Chronic respiratory failure
Chronic respiratory failure develops over longer periods of time and is usually defined as long-term lack of oxygen delivery to the blood by the respiratory system. It causes progressively worsening respiratory acidosis (carbonic acid accumulation resulting from inefficient expulsion of CO2 from the respiratory system) in someone with chronically decreased arterial partial pressure of oxygen (PaO2) or chronically elevated arterial partial pressure of CO2 (PaCO2) levels. The failure of the respiratory system to remove sufficient CO2 from the blood over time leads to renal compensation, with elevation of the concentration of serum bicarbonate (HCO3) to bind with hydrogen ions caused by increased systemic CO2. Baseline oxygen and carbon dioxide levels in arterial blood may be abnormal and compensated for by the renal system (increasing bicarbonate to compensate for respiratory acidosis) and blood system (increased red cell volume to compensate for decreased oxygen). 

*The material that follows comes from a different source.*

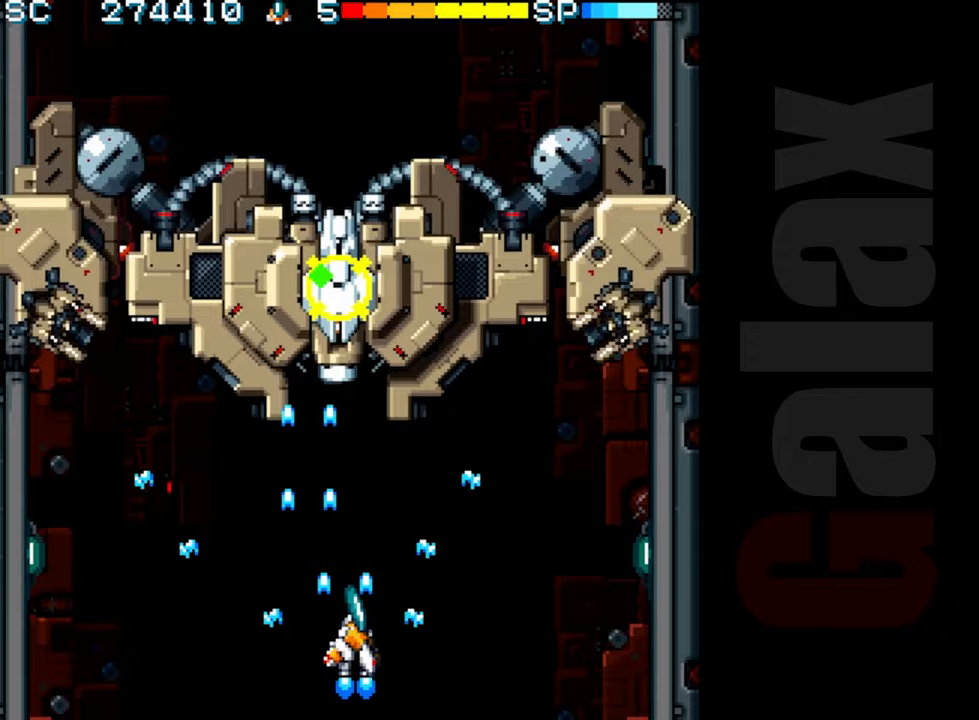
{"buttons": ["B"], "left_stick": "center", "events": [[17, "left_stick", "up"], [283, "left_stick", "up-left"], [417, "left_stick", "center"]]}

Acute trauma, surgery, or shock respiratory failure
Acute failure to provide oxygen and carbon dioxide exchange between the lungs and the blood as a result of injury or lack of perfusion to the respiratory system. 
Hypoxic respiratory failure
Also known as type 1 respiratory failure. This occurs when the PaO2 is <60 mmHg. The PaO2 of patients with chronic lung disease can be as low as 50 mmHg normally, and in these patients respiratory failure occurs when there are 10% decreases in baseline arterial oxygen measurements. 
Hypercapnic respiratory failure
Also known as type 2 respiratory failure. This occurs when there is hypoxia associated with a PaCO2 that is >50 mmHg.